■ What is needed ■
From the entries below, return only the lines starting at the one that contains "Meer boeken is meer korting!" and ending at the one that contains "publicado con el nombre JAFRA catálogo.", exactly as they stand.

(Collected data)
┏━━

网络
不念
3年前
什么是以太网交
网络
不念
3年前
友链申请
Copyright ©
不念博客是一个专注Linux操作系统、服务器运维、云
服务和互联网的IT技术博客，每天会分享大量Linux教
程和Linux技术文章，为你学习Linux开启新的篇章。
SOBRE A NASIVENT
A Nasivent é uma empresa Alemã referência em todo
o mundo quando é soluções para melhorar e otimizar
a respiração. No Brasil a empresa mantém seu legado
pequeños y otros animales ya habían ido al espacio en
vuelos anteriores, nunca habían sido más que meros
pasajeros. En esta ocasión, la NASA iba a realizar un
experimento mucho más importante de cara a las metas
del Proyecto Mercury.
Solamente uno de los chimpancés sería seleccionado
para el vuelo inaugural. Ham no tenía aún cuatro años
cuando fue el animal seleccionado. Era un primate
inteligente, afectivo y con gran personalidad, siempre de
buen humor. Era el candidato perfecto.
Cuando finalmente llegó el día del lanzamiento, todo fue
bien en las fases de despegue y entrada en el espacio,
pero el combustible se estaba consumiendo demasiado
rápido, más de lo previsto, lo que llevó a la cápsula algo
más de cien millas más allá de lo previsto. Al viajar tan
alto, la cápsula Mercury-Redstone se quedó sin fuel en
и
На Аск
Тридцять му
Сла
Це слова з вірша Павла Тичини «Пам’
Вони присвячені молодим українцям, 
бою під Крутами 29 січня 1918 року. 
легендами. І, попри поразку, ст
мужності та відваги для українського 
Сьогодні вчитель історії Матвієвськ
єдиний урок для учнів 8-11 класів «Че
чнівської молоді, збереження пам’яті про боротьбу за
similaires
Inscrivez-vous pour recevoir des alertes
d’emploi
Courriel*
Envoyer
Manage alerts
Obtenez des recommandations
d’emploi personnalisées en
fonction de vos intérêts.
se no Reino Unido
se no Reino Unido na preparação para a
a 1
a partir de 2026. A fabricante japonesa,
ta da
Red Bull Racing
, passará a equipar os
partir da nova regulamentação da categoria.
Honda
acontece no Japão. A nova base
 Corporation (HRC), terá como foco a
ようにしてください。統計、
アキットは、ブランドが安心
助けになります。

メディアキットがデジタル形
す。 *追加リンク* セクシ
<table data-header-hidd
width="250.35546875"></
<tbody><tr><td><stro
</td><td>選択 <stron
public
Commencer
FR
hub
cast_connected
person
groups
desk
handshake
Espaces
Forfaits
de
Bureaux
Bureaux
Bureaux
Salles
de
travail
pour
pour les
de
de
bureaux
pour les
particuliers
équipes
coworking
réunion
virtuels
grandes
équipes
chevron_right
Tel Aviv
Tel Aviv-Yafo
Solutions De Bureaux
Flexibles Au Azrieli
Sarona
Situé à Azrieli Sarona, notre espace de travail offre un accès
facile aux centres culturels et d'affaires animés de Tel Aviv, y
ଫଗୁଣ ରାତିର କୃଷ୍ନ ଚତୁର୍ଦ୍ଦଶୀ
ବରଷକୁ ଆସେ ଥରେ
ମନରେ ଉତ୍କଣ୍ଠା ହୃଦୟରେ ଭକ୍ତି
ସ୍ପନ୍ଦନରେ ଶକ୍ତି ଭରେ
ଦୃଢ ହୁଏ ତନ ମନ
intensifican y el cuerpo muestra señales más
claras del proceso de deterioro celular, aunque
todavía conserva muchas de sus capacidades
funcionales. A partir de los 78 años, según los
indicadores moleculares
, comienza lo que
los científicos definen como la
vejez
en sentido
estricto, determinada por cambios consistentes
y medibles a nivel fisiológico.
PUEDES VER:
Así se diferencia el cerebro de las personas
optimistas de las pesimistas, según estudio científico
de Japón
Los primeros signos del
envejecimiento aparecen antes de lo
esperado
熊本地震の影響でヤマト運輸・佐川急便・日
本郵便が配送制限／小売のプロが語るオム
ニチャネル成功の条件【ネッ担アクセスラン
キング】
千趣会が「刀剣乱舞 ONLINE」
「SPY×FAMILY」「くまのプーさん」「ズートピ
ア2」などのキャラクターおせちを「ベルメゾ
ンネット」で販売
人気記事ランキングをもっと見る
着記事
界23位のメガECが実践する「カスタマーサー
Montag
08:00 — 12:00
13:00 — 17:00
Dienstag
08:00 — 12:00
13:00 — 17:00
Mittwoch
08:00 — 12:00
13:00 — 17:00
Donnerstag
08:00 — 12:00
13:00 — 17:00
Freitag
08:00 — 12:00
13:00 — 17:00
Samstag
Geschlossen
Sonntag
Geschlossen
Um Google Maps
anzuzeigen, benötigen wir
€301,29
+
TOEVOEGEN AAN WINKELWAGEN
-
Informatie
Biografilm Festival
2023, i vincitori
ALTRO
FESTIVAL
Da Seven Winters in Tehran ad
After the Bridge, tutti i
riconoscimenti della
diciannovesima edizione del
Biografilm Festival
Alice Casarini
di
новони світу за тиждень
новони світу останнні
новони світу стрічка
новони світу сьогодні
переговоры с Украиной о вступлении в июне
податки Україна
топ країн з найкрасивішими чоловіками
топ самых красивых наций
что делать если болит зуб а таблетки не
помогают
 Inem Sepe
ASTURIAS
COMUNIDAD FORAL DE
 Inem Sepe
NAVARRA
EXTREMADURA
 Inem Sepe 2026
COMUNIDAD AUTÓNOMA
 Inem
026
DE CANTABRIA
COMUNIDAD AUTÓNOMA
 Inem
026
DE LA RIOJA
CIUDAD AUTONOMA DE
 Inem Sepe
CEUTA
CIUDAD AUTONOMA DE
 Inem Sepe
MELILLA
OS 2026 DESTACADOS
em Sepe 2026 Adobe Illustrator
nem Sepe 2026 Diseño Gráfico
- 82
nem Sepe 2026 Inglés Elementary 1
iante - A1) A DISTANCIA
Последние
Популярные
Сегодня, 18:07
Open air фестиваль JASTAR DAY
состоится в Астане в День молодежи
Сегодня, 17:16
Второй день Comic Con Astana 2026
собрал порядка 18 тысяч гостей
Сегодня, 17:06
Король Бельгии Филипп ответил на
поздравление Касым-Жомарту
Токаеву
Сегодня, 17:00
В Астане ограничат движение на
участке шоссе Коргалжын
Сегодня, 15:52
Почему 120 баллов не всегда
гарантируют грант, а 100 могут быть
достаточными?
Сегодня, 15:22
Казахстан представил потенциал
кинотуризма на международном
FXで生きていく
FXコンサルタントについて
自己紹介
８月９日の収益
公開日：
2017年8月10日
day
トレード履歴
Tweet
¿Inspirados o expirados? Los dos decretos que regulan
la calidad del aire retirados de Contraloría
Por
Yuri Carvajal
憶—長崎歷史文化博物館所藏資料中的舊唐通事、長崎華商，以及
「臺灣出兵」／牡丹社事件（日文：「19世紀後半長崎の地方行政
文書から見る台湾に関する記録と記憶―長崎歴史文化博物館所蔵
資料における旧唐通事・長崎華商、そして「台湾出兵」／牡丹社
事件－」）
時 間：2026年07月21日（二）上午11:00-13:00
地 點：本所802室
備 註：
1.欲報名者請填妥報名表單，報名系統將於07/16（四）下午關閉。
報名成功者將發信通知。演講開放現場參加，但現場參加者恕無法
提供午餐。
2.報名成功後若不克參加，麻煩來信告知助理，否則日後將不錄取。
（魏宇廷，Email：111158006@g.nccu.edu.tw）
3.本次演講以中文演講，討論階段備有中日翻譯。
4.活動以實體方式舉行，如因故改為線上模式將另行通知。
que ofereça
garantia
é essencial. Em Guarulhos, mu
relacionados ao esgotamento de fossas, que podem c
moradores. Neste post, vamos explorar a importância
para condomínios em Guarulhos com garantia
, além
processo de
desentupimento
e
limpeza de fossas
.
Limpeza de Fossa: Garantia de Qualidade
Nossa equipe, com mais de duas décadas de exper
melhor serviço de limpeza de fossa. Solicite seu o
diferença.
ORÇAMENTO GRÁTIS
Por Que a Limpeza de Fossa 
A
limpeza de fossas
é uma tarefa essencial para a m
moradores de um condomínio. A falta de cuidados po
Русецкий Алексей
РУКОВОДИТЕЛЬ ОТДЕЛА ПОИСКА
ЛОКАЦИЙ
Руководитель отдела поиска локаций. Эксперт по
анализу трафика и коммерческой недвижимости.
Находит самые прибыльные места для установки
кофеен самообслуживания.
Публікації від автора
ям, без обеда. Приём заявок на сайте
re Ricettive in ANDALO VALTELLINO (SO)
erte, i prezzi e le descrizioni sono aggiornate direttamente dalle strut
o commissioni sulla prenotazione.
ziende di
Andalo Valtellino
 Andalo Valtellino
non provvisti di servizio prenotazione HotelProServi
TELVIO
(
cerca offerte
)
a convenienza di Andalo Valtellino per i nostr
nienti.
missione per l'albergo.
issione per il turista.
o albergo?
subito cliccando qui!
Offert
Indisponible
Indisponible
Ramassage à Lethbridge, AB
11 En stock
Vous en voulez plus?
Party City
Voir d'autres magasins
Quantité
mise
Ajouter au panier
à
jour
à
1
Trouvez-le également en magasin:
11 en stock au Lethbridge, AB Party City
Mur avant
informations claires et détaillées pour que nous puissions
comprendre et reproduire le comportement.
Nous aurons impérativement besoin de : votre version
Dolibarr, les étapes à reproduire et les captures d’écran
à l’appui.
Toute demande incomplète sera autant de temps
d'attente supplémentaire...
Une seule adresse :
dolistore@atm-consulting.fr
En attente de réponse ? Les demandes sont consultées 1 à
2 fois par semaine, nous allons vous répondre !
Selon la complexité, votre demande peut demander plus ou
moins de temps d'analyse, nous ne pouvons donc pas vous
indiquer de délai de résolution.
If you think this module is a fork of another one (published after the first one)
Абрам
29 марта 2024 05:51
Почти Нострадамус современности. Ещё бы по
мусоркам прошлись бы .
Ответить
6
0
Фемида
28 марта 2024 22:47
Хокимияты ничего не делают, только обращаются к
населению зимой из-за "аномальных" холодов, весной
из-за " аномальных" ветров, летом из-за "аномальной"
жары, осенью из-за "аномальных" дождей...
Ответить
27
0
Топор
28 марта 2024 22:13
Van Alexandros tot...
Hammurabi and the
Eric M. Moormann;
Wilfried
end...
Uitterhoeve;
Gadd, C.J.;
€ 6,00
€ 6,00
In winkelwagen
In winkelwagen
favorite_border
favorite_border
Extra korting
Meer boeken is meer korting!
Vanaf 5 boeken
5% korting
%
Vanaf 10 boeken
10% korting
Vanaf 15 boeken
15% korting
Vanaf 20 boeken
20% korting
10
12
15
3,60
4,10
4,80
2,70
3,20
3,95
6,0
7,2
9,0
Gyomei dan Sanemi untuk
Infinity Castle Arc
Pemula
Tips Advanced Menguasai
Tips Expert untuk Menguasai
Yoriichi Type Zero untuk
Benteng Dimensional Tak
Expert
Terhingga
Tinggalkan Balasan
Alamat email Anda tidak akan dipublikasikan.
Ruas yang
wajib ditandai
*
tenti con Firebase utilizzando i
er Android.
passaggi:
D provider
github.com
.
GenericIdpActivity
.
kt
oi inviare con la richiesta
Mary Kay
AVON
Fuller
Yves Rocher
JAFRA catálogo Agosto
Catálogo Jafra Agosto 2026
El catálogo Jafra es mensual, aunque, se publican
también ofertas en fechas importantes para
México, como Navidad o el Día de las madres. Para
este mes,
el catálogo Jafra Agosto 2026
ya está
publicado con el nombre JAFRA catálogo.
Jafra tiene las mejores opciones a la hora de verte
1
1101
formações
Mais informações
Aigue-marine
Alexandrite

┗━━

■ Problem solution ■
Meer boeken is meer korting!
Vanaf 5 boeken
5% korting
%
Vanaf 10 boeken
10% korting
Vanaf 15 boeken
15% korting
Vanaf 20 boeken
20% korting
10
12
15
3,60
4,10
4,80
2,70
3,20
3,95
6,0
7,2
9,0
Gyomei dan Sanemi untuk
Infinity Castle Arc
Pemula
Tips Advanced Menguasai
Tips Expert untuk Menguasai
Yoriichi Type Zero untuk
Benteng Dimensional Tak
Expert
Terhingga
Tinggalkan Balasan
Alamat email Anda tidak akan dipublikasikan.
Ruas yang
wajib ditandai
*
tenti con Firebase utilizzando i
er Android.
passaggi:
D provider
github.com
.
GenericIdpActivity
.
kt
oi inviare con la richiesta
Mary Kay
AVON
Fuller
Yves Rocher
JAFRA catálogo Agosto
Catálogo Jafra Agosto 2026
El catálogo Jafra es mensual, aunque, se publican
también ofertas en fechas importantes para
México, como Navidad o el Día de las madres. Para
este mes,
el catálogo Jafra Agosto 2026
ya está
publicado con el nombre JAFRA catálogo.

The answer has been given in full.